Consigne 1:
Affichez chacune des lignes qui contiennent la chaîne « tidak », en tenant compte de la casse.

Extrait du document:
AURELIE CHAZAI: « SI VOUS OBSERVEZ ATTENTIVEMENT L’ÉVOLUTION DU MARCHÉ CAMEROUNAIS, VOUS VOUS RENDREZ COMPTE QUE LES NOUVEAUX CABINETS JURIDIQUES QUI S’IMPOSENT SONT PRINCIPALEMENT DIRIGÉS PAR DES FEMMES. »

Aurelie CHAZAI

Avec une mère médecin qu’elle considère comme son modèle ultime, Aurélie Chazai aurait pu devenir médecin. Mais le destin en a décidé autrement. A la place, elle est à la tête d’un des cabinets d’affaires les plus en vue au Cameroun, qui s’est récemment occupé du dernier Euro bond de l’État du Cameroun. Rien que ça. Avant de rentrer au Cameroun, Aurélie CHAZAI a travaillé dans les cabinets juridiques les plus prestigieux dont Cleary Gottlieb Steen & Hamilton LLP, Ashurst LLP, Willkie Farr & Gallagher LLP, Herbert Smith Freehills LLP et Linklaters LLP à Paris, ainsi qu’au sein du département droit boursier et financier de la société de gestion d’actifs AXA Investment Managers.

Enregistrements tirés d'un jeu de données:
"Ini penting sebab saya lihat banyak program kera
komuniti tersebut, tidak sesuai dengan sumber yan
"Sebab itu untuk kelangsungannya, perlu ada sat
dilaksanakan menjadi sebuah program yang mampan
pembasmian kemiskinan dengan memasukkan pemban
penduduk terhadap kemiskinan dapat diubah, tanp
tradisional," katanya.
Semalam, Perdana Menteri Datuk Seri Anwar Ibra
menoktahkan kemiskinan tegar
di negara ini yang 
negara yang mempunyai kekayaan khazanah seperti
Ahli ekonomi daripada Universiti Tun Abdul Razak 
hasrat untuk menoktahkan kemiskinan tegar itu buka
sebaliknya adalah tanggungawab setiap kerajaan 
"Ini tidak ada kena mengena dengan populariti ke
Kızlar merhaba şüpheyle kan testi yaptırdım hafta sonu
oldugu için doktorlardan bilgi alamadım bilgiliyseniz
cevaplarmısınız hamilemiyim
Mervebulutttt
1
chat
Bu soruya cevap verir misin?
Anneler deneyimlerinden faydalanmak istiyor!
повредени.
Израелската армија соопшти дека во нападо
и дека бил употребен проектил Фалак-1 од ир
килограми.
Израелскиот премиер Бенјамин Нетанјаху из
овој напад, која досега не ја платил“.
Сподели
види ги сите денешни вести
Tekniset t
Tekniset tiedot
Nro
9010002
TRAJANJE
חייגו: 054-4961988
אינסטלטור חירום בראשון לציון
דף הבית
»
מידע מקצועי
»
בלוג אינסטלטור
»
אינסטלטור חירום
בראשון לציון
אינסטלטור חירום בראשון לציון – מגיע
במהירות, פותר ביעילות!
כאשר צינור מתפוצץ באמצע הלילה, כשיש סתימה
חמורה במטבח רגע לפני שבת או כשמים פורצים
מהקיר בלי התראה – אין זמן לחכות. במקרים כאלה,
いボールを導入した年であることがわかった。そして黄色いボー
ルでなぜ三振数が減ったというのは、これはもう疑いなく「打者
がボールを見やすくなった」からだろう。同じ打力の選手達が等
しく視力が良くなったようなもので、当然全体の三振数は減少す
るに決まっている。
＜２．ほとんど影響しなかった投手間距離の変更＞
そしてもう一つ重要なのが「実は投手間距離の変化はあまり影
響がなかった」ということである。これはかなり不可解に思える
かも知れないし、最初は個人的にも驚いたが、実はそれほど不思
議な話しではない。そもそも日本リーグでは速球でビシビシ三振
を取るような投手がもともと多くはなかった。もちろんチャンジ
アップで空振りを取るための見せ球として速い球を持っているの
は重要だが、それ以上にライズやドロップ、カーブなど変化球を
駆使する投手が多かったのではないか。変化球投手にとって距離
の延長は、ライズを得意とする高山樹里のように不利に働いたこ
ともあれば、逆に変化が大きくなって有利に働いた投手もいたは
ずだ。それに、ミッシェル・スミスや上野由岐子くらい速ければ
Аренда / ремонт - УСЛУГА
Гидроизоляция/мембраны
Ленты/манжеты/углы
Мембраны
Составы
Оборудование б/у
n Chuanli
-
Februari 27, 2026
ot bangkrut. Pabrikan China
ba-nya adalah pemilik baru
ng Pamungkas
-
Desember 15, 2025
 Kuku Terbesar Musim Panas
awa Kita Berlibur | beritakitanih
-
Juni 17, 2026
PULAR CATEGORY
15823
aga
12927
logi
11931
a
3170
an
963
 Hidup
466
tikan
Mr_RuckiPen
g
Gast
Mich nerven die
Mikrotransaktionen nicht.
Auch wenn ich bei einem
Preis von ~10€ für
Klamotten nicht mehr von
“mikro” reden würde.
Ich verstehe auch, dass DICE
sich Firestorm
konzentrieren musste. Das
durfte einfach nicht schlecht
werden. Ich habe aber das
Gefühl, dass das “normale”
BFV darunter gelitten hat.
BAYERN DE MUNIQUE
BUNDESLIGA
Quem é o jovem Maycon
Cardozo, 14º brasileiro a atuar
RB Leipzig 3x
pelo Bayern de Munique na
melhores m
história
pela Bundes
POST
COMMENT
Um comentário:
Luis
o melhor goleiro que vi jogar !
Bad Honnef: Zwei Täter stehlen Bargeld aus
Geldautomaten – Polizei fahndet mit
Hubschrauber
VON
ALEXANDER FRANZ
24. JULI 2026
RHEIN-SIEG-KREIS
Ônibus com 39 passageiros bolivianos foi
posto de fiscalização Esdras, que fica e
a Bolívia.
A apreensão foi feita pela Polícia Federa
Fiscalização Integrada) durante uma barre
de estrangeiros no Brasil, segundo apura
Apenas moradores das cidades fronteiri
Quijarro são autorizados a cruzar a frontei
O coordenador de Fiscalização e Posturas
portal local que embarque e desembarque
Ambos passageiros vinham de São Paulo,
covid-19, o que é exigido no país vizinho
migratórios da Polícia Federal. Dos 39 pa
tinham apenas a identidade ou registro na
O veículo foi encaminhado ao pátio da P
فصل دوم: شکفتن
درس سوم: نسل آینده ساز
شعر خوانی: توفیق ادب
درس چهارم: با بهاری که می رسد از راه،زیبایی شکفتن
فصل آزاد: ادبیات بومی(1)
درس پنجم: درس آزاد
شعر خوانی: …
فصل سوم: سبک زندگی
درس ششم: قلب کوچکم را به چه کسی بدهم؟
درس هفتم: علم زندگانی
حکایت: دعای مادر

Consigne 2:
Répondez aux questions suivantes sur le portrait d'Aurélie Chazai.
(a) Quelle profession exerce la mère d'Aurélie Chazai ?
(b) De quelle opération le cabinet qu'elle dirige s'est-il récemment occupé ?
(c) Au sein de quel département de la société AXA Investment Managers a-t-elle travaillé ?

Corrigé 1:
komuniti tersebut, tidak sesuai dengan sumber yan
"Ini tidak ada kena mengena dengan populariti ke

Corrigé 2:
(a) Elle est médecin.
(b) Du dernier Euro bond de l'État du Cameroun.
(c) Au sein du département droit boursier et financier.